Test-driven development (TDD) is a common agile software development technique. Although the name implies that TDD is a testing technique, it is actually a programming practice that has both specification and validation aspects. With TDD, you specify your software in detail on a just-in-time (JIT) basis via executable tests that are run in a regression manner to confirm that the system works to your current understanding of what your stakeholders require. Agile teams have been very successful applying TDD in practice, although a recent study has shown that teams are struggling to scale TDD to more complex situations. This is because TDD, by itself, doesn't scaleyou need to apply other techniques to address the concerns that TDD doesn't cover.
TDD is the combination of test-first development (TFD) and refactoring. With TFD, you write a single test and then you write just enough software to fulfill that test. You can do TFD at the requirements level by writing a single customer test, the equivalent of a function test or acceptance test in the traditional world, and at the design level with developer tests. Refactoring is a technique where you make a small change to your existing code to improve its design without changing its semantics. Examples of refactorings include moving an operation up the inheritance hierarchy and renaming an operation in application source code; aligning fields and applying a consistent font on user interfaces; and renaming a column or splitting a table in a relational database. I have an overview of TDD at www.agiledata.org/essays/tdd.html and the Jolt Award winning book Test Driven Development: A Practical Guide (Prentice Hall, 2003) by Dave Astels is an even more detailed resource.

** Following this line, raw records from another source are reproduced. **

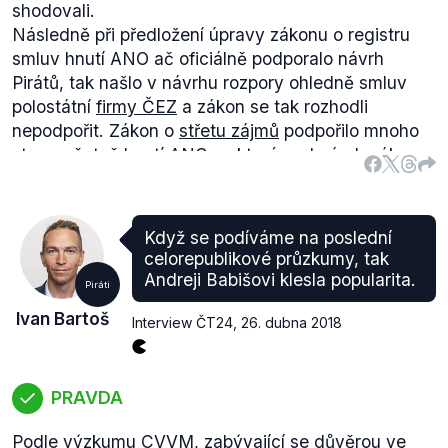
shodovali.
Následně při předložení úpravy zákonu o registru
smluv hnutí ANO ač oficiálně podporalo návrh
Pirátů, tak našlo v návrhu rozpory ohledně smluv
polostátní
firmy ČEZ
a zákon se tak rozhodli
nepodpořit. Zákon o
střetu zájmů
podpořilo mnoho
stran, včetně hnutí ANO za které pod návrh zákona
podepsali poslanci Nacher, Malá, Válková nebo
Vildumetzová a Pírati tak doufají v podporu i
vládní
strany
. Při projednávání novely
daňového řádu
Když se podíváme na poslední
poslanci neschválili pozměnovací návrh Pirátů, pro
celorepublikové průzkumy, tak
byli jen Piráti a část poslaneckých klubů KSČM a
Andreji Babišovi klesla popularita.
Piráti
ANO.
Ivan Bartoš
U
nominačního zákonu
předložili své předlohy
Interview ČT24
,
26. dubna 2018
návrhu zákonu jak Piráti s podporou části opozice,
tak i hnutí ANO. Hnutí ANO později svůj návrh
nominačního zákona
stáhlo a momentálně je ve
PRAVDA
Sněmovně pouze návrh z dílny Pirátů. Piráti naopak
Podle výzkumu CVVM, zabývající se
důvěrou ve
podpořili společně s komunisty, SPD a hnutím ANO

Figure 1 depicts the process of implementing a new feature via a test-driven approach. It starts when you pull a new feature off of your existing work stack to implement. You begin by formulating a customer test that specifies one aspect of the detailed requirements for that feature. For example, let's assume that you are implementing the functional to calculate the discount for an order and that you already have basic order-handling functionality in place. The first customer test that you would implement might explore what to do when a discount shouldn't be calculated; in this case the customer test would involve a customer who is not "elite" making a small order. To implement this functionality, you might first write a developer test that specified that the discount on an order with no items in it was zero and the supporting production code to do that calculation. Once that ran successfully, you'd add a test to verify that the discount for an order with a total of $999.99 is also zero, reflecting the business rule as it was described to you by your stakeholders. You'd then add a test validating that if the order is placed by a customer with a bad payment history, the discount is zero, and so on until you've got the "when not to give a discount" logic implemented. The next step in implementing the discounting functionality would be to write a customer test that specified what to do when a good customer places an order between $1000 and $5000 (give them a 1 percent discount) and sufficient developer tests to drive the implementation of the source code. You would proceed iteratively, writing sufficient customer tests and the supporting developer tests and production code to implement the complete feature. In parallel to this test-first programming, you would refactor any relevant production code that you find that wasn't the best design possible for what you were currently implementing. Once the feature is implemented, you'd pull another off the stack and begin again.